(Extracted records)
◇ ◇ ◇ ◇ ◇ ◇ ◇

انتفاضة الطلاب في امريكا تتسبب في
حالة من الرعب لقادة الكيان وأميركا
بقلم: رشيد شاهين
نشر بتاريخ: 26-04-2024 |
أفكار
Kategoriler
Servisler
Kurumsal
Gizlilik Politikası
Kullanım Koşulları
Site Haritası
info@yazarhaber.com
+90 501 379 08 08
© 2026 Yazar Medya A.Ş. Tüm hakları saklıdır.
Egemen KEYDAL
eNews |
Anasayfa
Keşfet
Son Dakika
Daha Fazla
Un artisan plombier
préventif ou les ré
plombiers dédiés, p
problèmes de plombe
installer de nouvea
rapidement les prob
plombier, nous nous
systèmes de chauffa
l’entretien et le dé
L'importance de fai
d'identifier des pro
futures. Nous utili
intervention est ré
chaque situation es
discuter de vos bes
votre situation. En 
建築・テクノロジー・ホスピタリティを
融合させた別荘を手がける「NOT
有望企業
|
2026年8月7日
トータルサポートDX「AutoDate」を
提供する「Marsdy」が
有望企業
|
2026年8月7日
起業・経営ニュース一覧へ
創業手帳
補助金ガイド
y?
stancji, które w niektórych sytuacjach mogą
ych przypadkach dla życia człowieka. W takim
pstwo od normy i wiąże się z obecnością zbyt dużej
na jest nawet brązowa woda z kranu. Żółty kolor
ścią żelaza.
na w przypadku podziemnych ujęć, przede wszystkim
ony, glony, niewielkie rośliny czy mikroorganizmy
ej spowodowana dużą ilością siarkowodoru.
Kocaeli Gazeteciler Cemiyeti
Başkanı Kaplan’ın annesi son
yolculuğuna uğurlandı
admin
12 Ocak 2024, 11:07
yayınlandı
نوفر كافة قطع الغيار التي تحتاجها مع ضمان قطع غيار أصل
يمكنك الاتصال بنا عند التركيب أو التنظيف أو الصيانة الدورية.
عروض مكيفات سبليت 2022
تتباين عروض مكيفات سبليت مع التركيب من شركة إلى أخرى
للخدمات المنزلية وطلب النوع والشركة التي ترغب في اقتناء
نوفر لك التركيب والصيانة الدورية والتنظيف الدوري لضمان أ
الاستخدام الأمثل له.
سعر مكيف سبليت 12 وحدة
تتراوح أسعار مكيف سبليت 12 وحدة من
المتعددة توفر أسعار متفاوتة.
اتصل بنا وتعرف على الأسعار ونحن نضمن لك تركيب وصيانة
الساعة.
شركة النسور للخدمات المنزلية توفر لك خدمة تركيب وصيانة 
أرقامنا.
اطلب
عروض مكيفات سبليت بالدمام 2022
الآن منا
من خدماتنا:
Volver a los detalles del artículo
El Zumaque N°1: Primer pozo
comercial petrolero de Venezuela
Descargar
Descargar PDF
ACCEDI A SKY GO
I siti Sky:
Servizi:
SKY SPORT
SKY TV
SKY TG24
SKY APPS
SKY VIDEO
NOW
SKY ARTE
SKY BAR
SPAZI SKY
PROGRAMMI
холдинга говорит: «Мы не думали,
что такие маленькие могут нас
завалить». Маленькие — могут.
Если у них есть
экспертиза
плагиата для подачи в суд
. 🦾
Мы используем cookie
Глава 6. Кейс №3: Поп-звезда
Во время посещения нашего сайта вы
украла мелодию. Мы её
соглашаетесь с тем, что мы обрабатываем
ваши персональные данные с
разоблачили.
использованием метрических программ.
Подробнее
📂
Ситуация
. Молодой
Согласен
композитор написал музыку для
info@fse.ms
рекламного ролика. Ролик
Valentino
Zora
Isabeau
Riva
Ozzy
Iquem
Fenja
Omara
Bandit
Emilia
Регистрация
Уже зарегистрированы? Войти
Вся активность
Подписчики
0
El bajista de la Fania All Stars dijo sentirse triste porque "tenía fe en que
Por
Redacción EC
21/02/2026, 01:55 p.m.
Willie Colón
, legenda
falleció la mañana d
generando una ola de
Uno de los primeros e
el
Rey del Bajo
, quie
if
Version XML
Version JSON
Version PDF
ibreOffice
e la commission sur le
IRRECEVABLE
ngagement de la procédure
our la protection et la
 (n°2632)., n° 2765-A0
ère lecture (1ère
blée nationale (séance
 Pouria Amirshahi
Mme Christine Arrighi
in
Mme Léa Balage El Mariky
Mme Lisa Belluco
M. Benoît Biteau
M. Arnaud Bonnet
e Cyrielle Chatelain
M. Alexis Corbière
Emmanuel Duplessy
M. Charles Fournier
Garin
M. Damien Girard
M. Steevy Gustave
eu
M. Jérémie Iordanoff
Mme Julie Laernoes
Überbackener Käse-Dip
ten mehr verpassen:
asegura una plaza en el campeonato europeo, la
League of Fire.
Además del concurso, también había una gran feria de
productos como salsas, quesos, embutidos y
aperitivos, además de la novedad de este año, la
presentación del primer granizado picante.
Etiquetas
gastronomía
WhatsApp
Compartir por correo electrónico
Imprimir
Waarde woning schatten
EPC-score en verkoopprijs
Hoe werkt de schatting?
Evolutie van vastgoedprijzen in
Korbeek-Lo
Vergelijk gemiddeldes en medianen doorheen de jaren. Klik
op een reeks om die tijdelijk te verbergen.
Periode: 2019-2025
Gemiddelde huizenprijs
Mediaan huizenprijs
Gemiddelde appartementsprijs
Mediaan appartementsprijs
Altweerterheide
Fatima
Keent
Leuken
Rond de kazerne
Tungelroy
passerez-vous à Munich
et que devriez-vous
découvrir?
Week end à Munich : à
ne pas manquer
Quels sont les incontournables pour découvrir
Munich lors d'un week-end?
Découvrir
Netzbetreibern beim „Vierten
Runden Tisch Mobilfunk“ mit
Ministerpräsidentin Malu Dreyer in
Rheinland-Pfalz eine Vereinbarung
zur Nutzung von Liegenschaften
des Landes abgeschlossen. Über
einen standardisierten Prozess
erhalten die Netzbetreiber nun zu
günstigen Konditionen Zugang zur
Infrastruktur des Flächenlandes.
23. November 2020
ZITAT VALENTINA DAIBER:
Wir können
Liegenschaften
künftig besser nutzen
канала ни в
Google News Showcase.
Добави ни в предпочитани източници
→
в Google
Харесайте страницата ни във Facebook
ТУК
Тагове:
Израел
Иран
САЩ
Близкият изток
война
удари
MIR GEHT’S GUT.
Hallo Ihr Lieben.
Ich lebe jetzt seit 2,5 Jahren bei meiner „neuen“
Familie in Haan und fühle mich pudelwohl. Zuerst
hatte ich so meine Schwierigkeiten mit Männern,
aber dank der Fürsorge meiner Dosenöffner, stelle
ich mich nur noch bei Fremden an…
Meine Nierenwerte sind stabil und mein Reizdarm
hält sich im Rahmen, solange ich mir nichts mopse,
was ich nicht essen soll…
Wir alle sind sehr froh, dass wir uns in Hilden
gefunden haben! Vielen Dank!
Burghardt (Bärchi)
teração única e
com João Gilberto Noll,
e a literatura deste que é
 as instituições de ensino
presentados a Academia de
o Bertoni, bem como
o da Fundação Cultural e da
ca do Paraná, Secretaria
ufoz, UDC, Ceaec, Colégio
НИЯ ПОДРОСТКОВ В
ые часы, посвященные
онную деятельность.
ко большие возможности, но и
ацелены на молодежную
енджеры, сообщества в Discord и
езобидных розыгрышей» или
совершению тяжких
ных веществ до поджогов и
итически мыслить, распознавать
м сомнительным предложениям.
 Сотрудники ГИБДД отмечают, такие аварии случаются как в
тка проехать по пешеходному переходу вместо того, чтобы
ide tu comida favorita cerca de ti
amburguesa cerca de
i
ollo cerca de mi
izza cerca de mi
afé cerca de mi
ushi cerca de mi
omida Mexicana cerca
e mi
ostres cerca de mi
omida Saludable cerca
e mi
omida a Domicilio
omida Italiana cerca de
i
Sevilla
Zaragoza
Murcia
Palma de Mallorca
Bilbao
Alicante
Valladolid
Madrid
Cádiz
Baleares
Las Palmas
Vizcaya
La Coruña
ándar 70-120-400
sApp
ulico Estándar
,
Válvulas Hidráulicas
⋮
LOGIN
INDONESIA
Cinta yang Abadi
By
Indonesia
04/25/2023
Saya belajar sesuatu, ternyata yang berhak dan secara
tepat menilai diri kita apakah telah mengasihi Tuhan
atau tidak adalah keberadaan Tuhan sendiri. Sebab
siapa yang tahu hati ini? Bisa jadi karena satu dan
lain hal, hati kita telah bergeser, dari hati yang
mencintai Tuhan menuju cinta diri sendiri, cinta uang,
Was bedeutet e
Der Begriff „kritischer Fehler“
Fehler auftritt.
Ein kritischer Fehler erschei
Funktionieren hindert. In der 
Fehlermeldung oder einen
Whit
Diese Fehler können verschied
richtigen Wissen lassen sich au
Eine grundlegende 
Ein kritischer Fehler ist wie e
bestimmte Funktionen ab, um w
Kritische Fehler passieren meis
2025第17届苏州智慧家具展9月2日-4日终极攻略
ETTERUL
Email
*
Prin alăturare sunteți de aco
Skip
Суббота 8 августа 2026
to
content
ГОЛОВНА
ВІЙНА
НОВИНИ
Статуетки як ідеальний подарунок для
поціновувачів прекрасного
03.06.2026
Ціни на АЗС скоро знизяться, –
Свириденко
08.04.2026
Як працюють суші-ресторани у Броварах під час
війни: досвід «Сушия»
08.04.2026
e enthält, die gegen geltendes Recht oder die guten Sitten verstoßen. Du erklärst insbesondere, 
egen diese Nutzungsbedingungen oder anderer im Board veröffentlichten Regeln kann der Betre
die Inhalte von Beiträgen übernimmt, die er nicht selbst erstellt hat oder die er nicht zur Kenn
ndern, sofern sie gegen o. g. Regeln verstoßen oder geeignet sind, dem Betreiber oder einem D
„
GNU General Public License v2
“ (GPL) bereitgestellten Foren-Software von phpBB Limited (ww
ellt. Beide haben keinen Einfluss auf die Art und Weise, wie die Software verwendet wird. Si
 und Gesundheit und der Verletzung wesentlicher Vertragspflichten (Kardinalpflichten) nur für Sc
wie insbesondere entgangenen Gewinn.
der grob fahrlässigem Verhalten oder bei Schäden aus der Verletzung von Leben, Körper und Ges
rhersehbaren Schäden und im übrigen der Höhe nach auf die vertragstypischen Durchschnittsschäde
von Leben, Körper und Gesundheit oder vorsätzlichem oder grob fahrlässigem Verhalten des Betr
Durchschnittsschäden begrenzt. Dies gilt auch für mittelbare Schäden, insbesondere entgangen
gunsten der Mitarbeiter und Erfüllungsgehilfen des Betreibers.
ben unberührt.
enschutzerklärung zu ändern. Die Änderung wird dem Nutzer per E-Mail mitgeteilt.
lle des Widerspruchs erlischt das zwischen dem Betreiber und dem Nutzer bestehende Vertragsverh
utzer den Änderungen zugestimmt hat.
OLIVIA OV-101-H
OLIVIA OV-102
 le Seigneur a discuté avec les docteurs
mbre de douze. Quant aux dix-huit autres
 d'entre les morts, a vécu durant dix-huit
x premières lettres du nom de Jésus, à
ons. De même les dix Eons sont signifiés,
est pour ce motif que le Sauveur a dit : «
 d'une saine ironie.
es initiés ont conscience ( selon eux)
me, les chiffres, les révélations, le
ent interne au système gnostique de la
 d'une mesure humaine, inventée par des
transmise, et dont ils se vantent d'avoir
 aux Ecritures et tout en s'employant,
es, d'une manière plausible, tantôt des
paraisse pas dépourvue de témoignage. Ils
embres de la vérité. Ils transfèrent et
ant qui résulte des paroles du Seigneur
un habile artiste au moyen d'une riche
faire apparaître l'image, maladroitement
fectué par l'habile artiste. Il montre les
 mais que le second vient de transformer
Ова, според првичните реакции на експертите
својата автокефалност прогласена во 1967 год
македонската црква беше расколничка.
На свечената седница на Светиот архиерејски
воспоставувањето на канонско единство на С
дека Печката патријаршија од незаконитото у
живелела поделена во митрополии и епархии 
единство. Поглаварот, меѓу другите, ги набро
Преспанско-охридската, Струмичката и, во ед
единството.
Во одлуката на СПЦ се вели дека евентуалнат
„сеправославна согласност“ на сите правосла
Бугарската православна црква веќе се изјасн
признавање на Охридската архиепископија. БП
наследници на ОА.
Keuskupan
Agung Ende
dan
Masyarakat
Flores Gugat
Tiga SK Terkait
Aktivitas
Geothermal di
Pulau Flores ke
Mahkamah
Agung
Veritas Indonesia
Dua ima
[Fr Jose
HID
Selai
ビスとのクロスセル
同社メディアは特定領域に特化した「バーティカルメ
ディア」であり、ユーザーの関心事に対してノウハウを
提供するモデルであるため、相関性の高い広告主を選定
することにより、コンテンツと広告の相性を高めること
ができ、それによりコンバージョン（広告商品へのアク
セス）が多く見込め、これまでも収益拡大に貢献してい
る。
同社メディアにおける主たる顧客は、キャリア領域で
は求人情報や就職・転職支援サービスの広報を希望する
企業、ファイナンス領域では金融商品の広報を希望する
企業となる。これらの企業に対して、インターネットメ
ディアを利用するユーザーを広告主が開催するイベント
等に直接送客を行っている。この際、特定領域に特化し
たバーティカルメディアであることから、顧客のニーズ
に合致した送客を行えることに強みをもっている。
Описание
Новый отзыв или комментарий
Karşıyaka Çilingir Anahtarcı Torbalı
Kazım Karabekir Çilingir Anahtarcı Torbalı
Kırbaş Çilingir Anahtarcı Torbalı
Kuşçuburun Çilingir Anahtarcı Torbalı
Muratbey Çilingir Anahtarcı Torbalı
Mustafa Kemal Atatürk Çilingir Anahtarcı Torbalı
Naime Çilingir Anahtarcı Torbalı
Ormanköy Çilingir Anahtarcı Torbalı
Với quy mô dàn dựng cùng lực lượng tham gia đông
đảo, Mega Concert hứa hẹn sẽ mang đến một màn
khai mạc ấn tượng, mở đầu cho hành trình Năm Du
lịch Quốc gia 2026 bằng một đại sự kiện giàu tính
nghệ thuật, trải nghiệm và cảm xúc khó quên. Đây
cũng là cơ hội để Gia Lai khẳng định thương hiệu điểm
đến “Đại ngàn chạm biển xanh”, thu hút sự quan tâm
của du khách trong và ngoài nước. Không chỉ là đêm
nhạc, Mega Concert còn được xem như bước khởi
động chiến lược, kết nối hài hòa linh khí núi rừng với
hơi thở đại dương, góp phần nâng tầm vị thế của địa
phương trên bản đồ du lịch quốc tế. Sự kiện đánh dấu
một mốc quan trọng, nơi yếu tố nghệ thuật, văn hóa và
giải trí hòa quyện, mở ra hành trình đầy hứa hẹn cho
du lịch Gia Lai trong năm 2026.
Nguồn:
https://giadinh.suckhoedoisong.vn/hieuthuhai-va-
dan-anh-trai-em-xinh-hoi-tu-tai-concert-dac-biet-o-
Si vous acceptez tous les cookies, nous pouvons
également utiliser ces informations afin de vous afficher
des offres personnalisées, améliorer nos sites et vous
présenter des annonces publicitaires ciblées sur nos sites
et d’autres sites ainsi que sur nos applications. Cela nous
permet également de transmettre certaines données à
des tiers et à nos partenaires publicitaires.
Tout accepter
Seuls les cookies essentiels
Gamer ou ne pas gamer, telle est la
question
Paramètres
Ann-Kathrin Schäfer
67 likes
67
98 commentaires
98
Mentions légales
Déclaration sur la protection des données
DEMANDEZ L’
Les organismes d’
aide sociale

◇ ◇ ◇ ◇ ◇ ◇ ◇

## Job item:
For each line in the data that contains the string "haben", give a copy of that line.

## Result:
gefunden haben! Vielen Dank!
ellt. Beide haben keinen Einfluss auf die Art und Weise, wie die Software verwendet wird. Si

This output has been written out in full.